The volume of educational content on video platforms continues to multiply, yet extracting useful information from lengthy recordings remains a time-intensive process for learners. Viewers often confront three primary problems: extended video durations, high information density, and a scattered presentation of ideas—factors that collectively slow the learning process. We present WidViz, a desktop application that uses artificial intelligence to convert a YouTube educational clip into a structured learning module. The software integrates OpenAI\'s Whisper engine, which works offline, with the Mistral-7B language model served through Ollama to produce concise summaries and quiz items. An Electron front-end connects to a Flask back-end and a MySQL database, providing a package that delivers summarization, quiz generation, note storage, document export, progress tracking, and secure login. WidViz builds a private study space that does not require a live internet connection, helping users grasp long-form content more effectively. Initial tests show higher engagement, lower mental strain, and faster mastery compared to traditional, passive viewing.
Introduction
WidViz is a desktop-native AI tool designed to improve video-based learning by addressing the inefficiencies of traditional platforms like YouTube. Learners often struggle with discovering relevant videos, extracting usable notes, privacy concerns, and offline accessibility. WidViz solves these issues by running entirely on the user’s machine, offering offline transcription via Whisper, AI-generated summaries and quizzes via Mistral-7B, and integrated study tools including annotations, goal tracking, and document export, all with cross-platform support.

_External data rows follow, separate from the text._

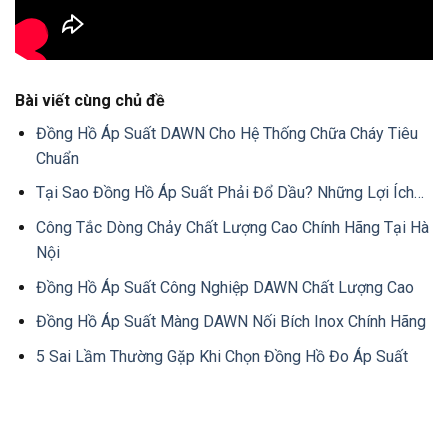
Bài viết cùng chủ đề
Đồng Hồ Áp Suất DAWN Cho Hệ Thống Chữa Cháy Tiêu
Chuẩn
Tại Sao Đồng Hồ Áp Suất Phải Đổ Dầu? Những Lợi Ích…
Công Tắc Dòng Chảy Chất Lượng Cao Chính Hãng Tại Hà
Nội
Đồng Hồ Áp Suất Công Nghiệp DAWN Chất Lượng Cao
Đồng Hồ Áp Suất Màng DAWN Nối Bích Inox Chính Hãng
5 Sai Lầm Thường Gặp Khi Chọn Đồng Hồ Đo Áp Suất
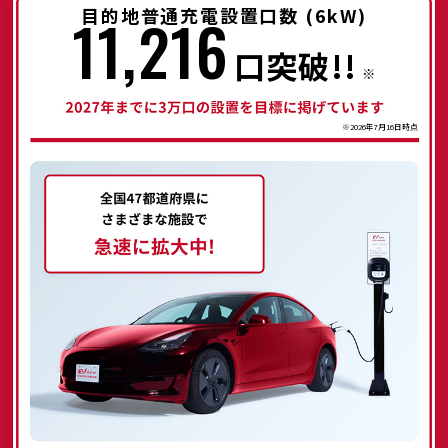
目的地普通充電設置口数
(6kW)
11,216
口突破!!
※
※
2026年7月16日
時点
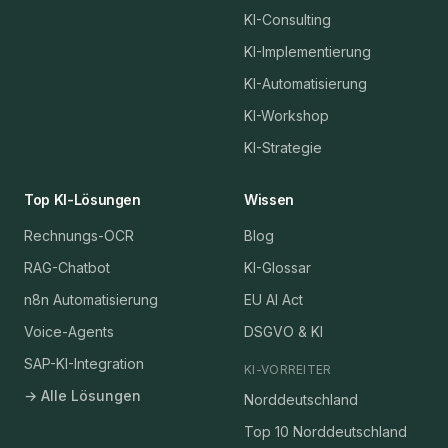
KI-Consulting
KI-Implementierung
KI-Automatisierung
KI-Workshop
KI-Strategie
Top KI-Lösungen
Wissen
Rechnungs-OCR
Blog
RAG-Chatbot
KI-Glossar
n8n Automatisierung
EU AI Act
Voice-Agents
DSGVO & KI
SAP-KI-Integration
KI-VORREITER
→ Alle Lösungen
Norddeutschland
Top 10 Norddeutschland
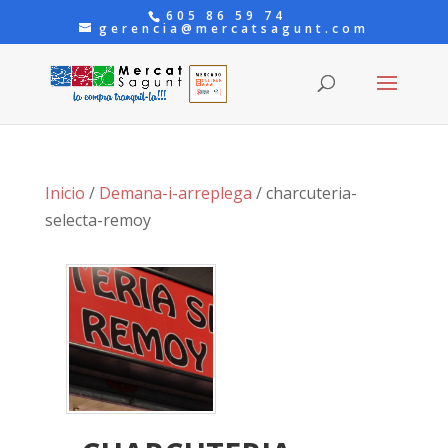
605 86 59 74
gerencia@mercatsagunt.com
Inicio
/
Demana-i-arreplega
/ charcuteria-
selecta-remoy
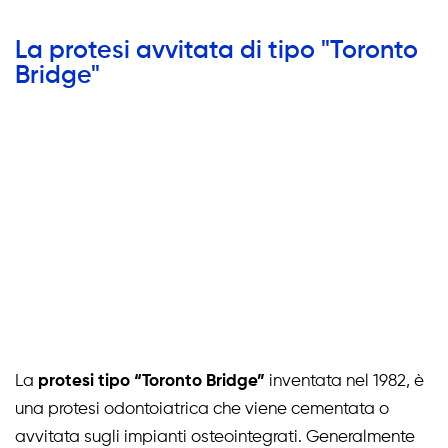
La protesi avvitata di tipo "Toronto
Bridge"
La
protesi tipo “Toronto Bridge”
inventata nel 1982, è
una protesi odontoiatrica che viene cementata o
avvitata sugli impianti osteointegrati. Generalmente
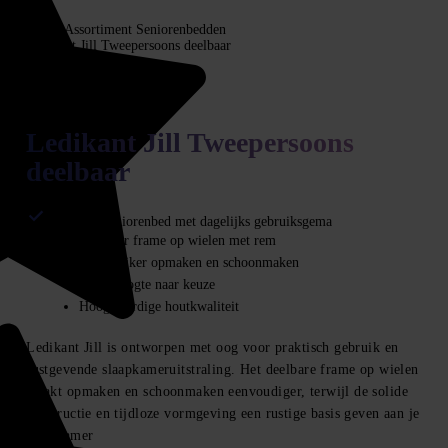
Home
Assortiment
Seniorenbedden
Ledikant Jill Tweepersoons deelbaar
Seniorenbedden
Ledikant Jill Tweepersoons
deelbaar
Deelbaar seniorenbed met dagelijks gebruiksgema
Deelbaar frame op wielen met rem
Makkelijker opmaken en schoonmaken
Instaphoogte naar keuze
Hoogwaardige houtkwaliteit
Ledikant Jill is ontworpen met oog voor praktisch gebruik en
rustgevende slaapkameruitstraling. Het deelbare frame op wielen
maakt opmaken en schoonmaken eenvoudiger, terwijl de solide
constructie en tijdloze vormgeving een rustige basis geven aan je
slaapkamer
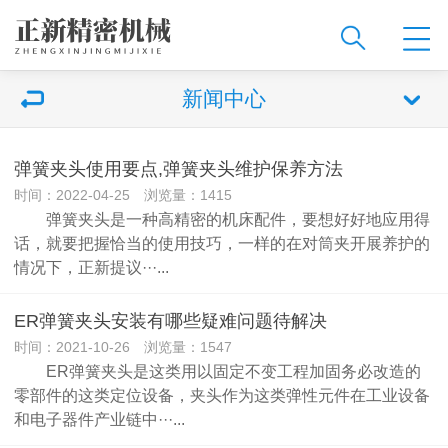
新闻中心
弹簧夹头使用要点,弹簧夹头维护保养方法
时间：2022-04-25 浏览量：1415
弹簧夹头是一种高精密的机床配件，要想好好地应用得
话，就要把握恰当的使用技巧，一样的在对筒夹开展养护的
情况下，正新提议···...
ER弹簧夹头安装有哪些疑难问题待解决
时间：2021-10-26 浏览量：1547
ER弹簧夹头是这类用以固定不变工程加固务必改造的
零部件的这类定位设备，夹头作为这类弹性元件在工业设备
和电子器件产业链中···...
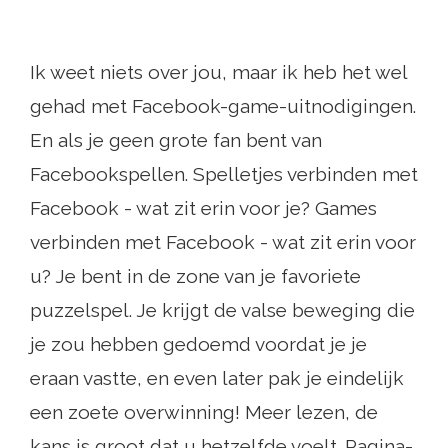
Ik weet niets over jou, maar ik heb het wel
gehad met Facebook-game-uitnodigingen.
En als je geen grote fan bent van
Facebookspellen. Spelletjes verbinden met
Facebook - wat zit erin voor je? Games
verbinden met Facebook - wat zit erin voor
u? Je bent in de zone van je favoriete
puzzelspel. Je krijgt de valse beweging die
je zou hebben gedoemd voordat je je
eraan vastte, en even later pak je eindelijk
een zoete overwinning! Meer lezen, de
kans is groot dat u hetzelfde voelt. Pagina-,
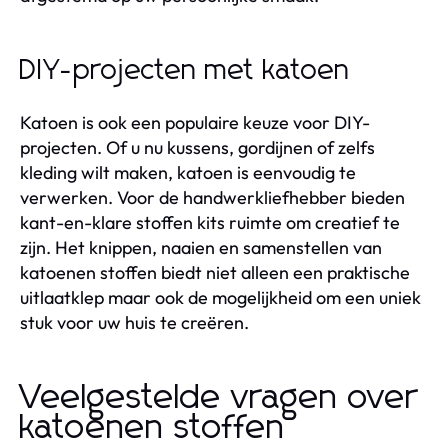
DIY-projecten met katoen
Katoen is ook een populaire keuze voor DIY-
projecten. Of u nu kussens, gordijnen of zelfs
kleding wilt maken, katoen is eenvoudig te
verwerken. Voor de handwerkliefhebber bieden
kant-en-klare stoffen kits ruimte om creatief te
zijn. Het knippen, naaien en samenstellen van
katoenen stoffen biedt niet alleen een praktische
uitlaatklep maar ook de mogelijkheid om een uniek
stuk voor uw huis te creëren.
Veelgestelde vragen over
katoenen stoffen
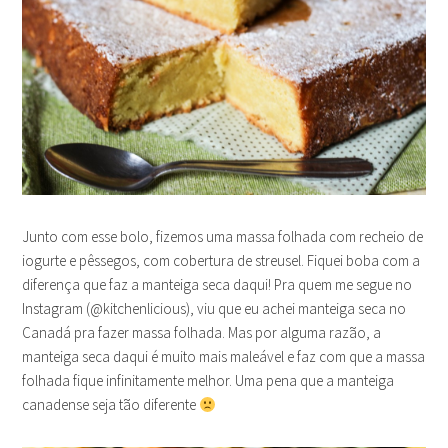
Junto com esse bolo, fizemos uma massa folhada com recheio de
iogurte e pêssegos, com cobertura de streusel. Fiquei boba com a
diferença que faz a manteiga seca daqui! Pra quem me segue no
Instagram (@kitchenlicious), viu que eu achei manteiga seca no
Canadá pra fazer massa folhada. Mas por alguma razão, a
manteiga seca daqui é muito mais maleável e faz com que a massa
folhada fique infinitamente melhor. Uma pena que a manteiga
canadense seja tão diferente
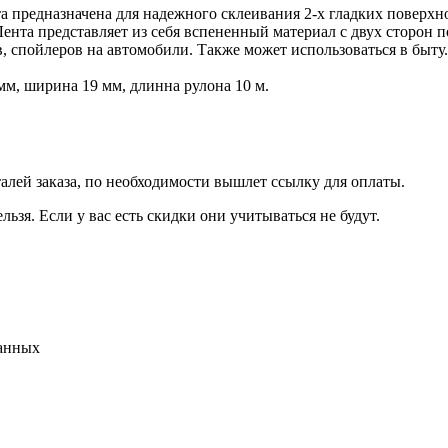
 предназначена для надежного склеивания 2-х гладких поверхнос
. Лента представляет из себя вспененный материал с двух сторо
, спойлеров на автомобили. Также может использоваться в быту.
мм, ширина 19 мм, длинна рулона 10 м.
талей заказа, по необходимости вышлет ссылку для оплаты.
льзя. Если у вас есть скидки они учитываться не будут.
данных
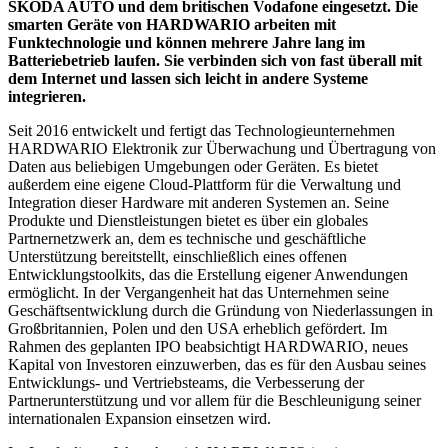
ŠKODA AUTO und dem britischen Vodafone eingesetzt. Die
smarten Geräte von HARDWARIO arbeiten mit
Funktechnologie und können mehrere Jahre lang im
Batteriebetrieb laufen. Sie verbinden sich von fast überall mit
dem Internet und lassen sich leicht in andere Systeme
integrieren.
Seit 2016 entwickelt und fertigt das Technologieunternehmen
HARDWARIO Elektronik zur Überwachung und Übertragung von
Daten aus beliebigen Umgebungen oder Geräten. Es bietet
außerdem eine eigene Cloud-Plattform für die Verwaltung und
Integration dieser Hardware mit anderen Systemen an. Seine
Produkte und Dienstleistungen bietet es über ein globales
Partnernetzwerk an, dem es technische und geschäftliche
Unterstützung bereitstellt, einschließlich eines offenen
Entwicklungstoolkits, das die Erstellung eigener Anwendungen
ermöglicht. In der Vergangenheit hat das Unternehmen seine
Geschäftsentwicklung durch die Gründung von Niederlassungen in
Großbritannien, Polen und den USA erheblich gefördert. Im
Rahmen des geplanten IPO beabsichtigt HARDWARIO, neues
Kapital von Investoren einzuwerben, das es für den Ausbau seines
Entwicklungs- und Vertriebsteams, die Verbesserung der
Partnerunterstützung und vor allem für die Beschleunigung seiner
internationalen Expansion einsetzen wird.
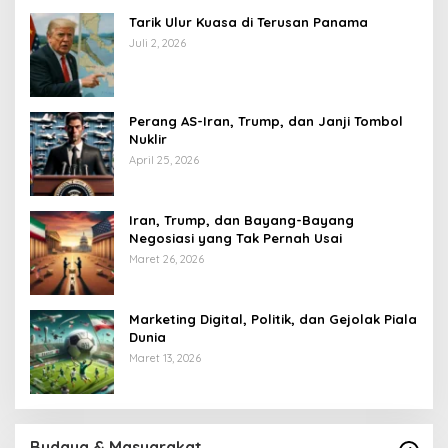
Tarik Ulur Kuasa di Terusan Panama
Juli 2, 2026
Perang AS-Iran, Trump, dan Janji Tombol
Nuklir
April 25, 2026
Iran, Trump, dan Bayang-Bayang
Negosiasi yang Tak Pernah Usai
Maret 26, 2026
Marketing Digital, Politik, dan Gejolak Piala
Dunia
Maret 13, 2026
Budaya & Masyarakat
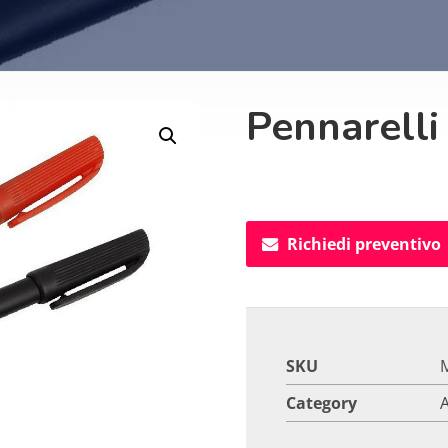
Pennarelli 
Richiedi preventivo
SKU
Category
A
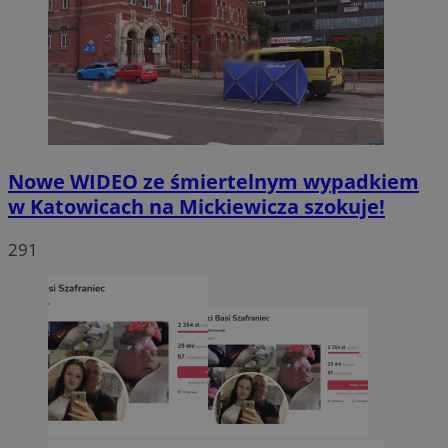
Nowe WIDEO ze śmiertelnym wypadkiem
w Katowicach na Mickiewicza szokuje!
291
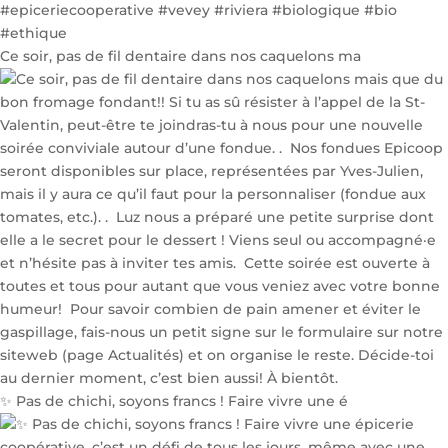
Ce soir, pas de fil dentaire dans nos caquelons ma
✨ Pas de chichi, soyons francs ! Faire vivre une é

The system follows a modular architecture: content acquisition, preprocessing, local AI processing, and interaction layers. Audio is extracted from videos, transcribed locally, summarized, and converted into quizzes, with all data stored on the user’s device to ensure privacy. Pilot studies show students save significant time and retain information better, with qualitative feedback highlighting offline capability, reduced distractions, and fast access to key concepts.
Limitations include dependency on YouTube’s API, hardware constraints for older machines, inability to process visual content, and reduced transcription accuracy for non-English videos or heavy accents. Despite these trade-offs, WidViz demonstrates the potential of a privacy-preserving, offline-first AI learning tool that accelerates comprehension and active recall.
Conclusion
We built WidViz to prove a simple point: you do not need a massive cloud server to run useful AI tools. By connecting the Whisper engine directly to Mistral-7B on a standard laptop, we managed to turn passive video watching into an active study session without sending any data to the internet.
Our results show that the trade-off is worth it. While local processing is slower than the cloud, the benefits—total privacy, zero cost, and offline access—make it a viable option for students. We demonstrated that \"privacy-first\" does not mean \"dumb.\" You can have smart summaries and privacy at the same time.
References
[1] H. U. Senevirathne, K. M. D. Perera, and R. G. N. Meegama, “Transformer-based approaches for automatic text summarization,” in Proc. IEEE SCSE, 2024, pp. 134–139.
[2] Radford, J. W. Kim, T. Xu, G. Brockman, C. McLeavey, and I. Sutskever, “Robust speech recognition via large-scale weak supervision,” OpenAI Technical Report, 2023.
[3] Burik, “Digital tools supporting goal-setting and self-monitoring in adult education,” Adult Literacy Education, vol. 3, no. 2, pp. 25–41, 2021.
[4] S. Madkaikar, P. Joshi, and A. Sharma, “Automated video summarization using Whisper-based speech-to-text conversion,” in Proc. ICACTA, 2023, pp. 287–292.
[5] Z. Jiang et al., “Efficient large language models: The Mistral approach,” Mistral AI Technical Report, 2023.